Task to complete
All entries are to be reproduced exactly; the pictures are to be omitted.

** Opening Records to use block **

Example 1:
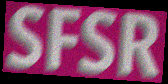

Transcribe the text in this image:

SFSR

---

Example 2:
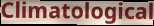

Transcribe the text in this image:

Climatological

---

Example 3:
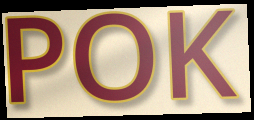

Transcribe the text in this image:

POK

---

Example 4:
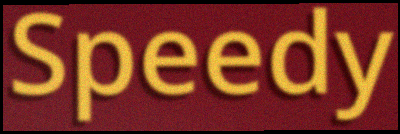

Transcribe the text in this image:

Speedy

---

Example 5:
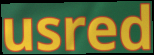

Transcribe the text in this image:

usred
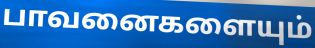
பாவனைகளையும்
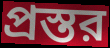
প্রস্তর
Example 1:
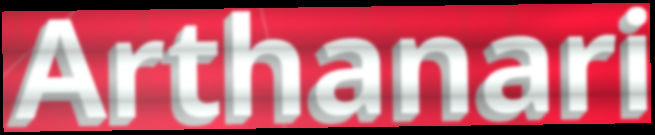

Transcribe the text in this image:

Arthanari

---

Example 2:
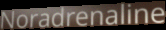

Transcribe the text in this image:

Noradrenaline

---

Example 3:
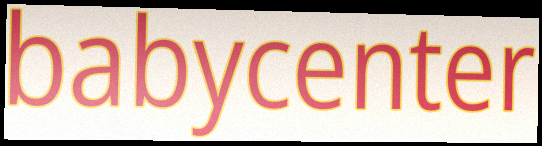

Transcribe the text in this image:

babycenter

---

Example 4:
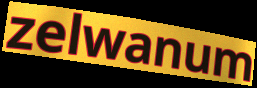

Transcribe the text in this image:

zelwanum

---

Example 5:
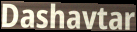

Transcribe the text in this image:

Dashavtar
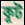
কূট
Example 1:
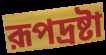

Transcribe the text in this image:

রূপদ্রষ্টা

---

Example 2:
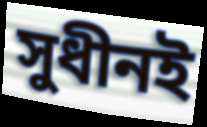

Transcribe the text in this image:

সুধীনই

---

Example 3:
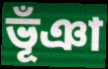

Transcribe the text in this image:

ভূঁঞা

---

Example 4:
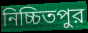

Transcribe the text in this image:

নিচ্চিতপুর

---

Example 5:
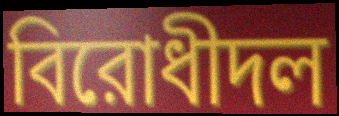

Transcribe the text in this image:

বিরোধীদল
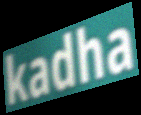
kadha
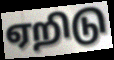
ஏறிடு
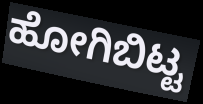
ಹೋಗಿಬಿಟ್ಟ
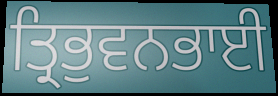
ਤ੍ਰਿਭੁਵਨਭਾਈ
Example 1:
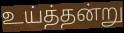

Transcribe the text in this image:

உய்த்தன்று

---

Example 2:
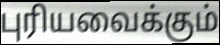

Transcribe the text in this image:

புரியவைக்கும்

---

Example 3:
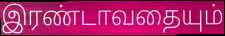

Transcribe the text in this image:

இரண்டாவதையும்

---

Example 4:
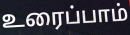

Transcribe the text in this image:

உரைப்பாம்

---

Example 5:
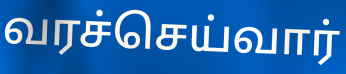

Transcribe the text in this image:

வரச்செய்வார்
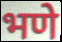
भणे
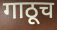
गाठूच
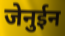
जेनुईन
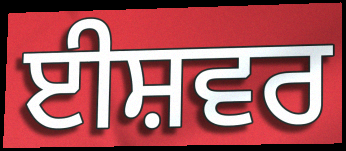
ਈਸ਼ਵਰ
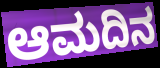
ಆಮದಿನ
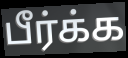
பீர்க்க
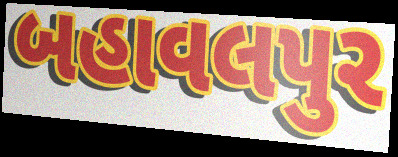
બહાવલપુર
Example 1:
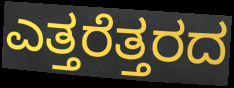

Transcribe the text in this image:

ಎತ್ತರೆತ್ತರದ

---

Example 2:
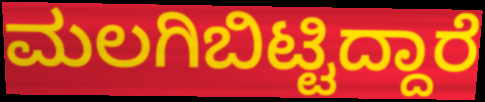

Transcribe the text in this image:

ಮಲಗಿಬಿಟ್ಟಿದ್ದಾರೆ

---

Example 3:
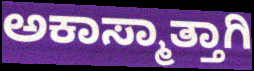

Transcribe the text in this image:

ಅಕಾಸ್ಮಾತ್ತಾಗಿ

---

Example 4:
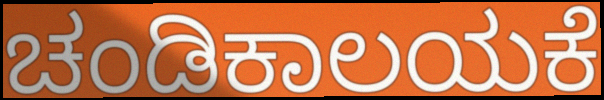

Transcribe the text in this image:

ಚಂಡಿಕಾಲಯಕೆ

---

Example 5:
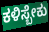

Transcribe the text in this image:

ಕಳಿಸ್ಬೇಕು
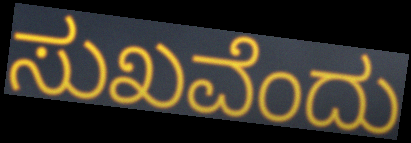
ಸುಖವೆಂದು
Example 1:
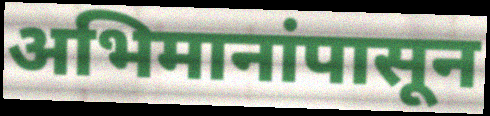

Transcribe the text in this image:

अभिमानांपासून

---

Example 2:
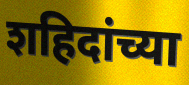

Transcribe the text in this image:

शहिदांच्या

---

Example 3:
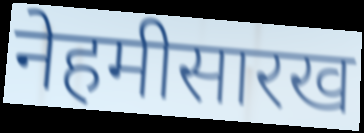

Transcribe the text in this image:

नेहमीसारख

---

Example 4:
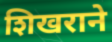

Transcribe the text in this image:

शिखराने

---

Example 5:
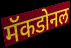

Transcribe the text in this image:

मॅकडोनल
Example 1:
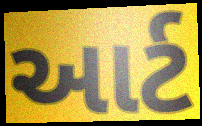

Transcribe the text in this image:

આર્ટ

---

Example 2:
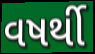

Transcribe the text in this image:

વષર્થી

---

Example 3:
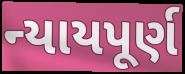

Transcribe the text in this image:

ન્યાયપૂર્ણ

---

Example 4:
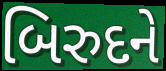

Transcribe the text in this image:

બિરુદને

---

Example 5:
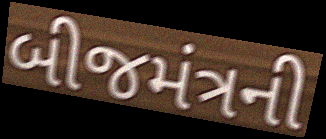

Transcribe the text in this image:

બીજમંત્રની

** Closing Records to use block **

Written answer
Example 1:

Transcribe the text in this image:

SFSR

---

Example 2:

Transcribe the text in this image:

Climatological

---

Example 3:

Transcribe the text in this image:

POK

---

Example 4:

Transcribe the text in this image:

Speedy

---

Example 5:

Transcribe the text in this image:

usred
பாவனைகளையும்
প্রস্তর
Example 1:

Transcribe the text in this image:

Arthanari

---

Example 2:

Transcribe the text in this image:

Noradrenaline

---

Example 3:

Transcribe the text in this image:

babycenter

---

Example 4:

Transcribe the text in this image:

zelwanum

---

Example 5:

Transcribe the text in this image:

Dashavtar
কূট
Example 1:

Transcribe the text in this image:

রূপদ্রষ্টা

---

Example 2:

Transcribe the text in this image:

সুধীনই

---

Example 3:

Transcribe the text in this image:

ভূঁঞা

---

Example 4:

Transcribe the text in this image:

নিচ্চিতপুর

---

Example 5:

Transcribe the text in this image:

বিরোধীদল
kadha
ஏறிடு
ಹೋಗಿಬಿಟ್ಟ
ਤ੍ਰਿਭੁਵਨਭਾਈ
Example 1:

Transcribe the text in this image:

உய்த்தன்று

---

Example 2:

Transcribe the text in this image:

புரியவைக்கும்

---

Example 3:

Transcribe the text in this image:

இரண்டாவதையும்

---

Example 4:

Transcribe the text in this image:

உரைப்பாம்

---

Example 5:

Transcribe the text in this image:

வரச்செய்வார்
भणे
गाठूच
जेनुईन
ਈਸ਼ਵਰ
ಆಮದಿನ
பீர்க்க
બહાવલપુર
Example 1:

Transcribe the text in this image:

ಎತ್ತರೆತ್ತರದ

---

Example 2:

Transcribe the text in this image:

ಮಲಗಿಬಿಟ್ಟಿದ್ದಾರೆ

---

Example 3:

Transcribe the text in this image:

ಅಕಾಸ್ಮಾತ್ತಾಗಿ

---

Example 4:

Transcribe the text in this image:

ಚಂಡಿಕಾಲಯಕೆ

---

Example 5:

Transcribe the text in this image:

ಕಳಿಸ್ಬೇಕು
ಸುಖವೆಂದು
Example 1:

Transcribe the text in this image:

अभिमानांपासून

---

Example 2:

Transcribe the text in this image:

शहिदांच्या

---

Example 3:

Transcribe the text in this image:

नेहमीसारख

---

Example 4:

Transcribe the text in this image:

शिखराने

---

Example 5:

Transcribe the text in this image:

मॅकडोनल
Example 1:

Transcribe the text in this image:

આર્ટ

---

Example 2:

Transcribe the text in this image:

વષર્થી

---

Example 3:

Transcribe the text in this image:

ન્યાયપૂર્ણ

---

Example 4:

Transcribe the text in this image:

બિરુદને

---

Example 5:

Transcribe the text in this image:

બીજમંત્રની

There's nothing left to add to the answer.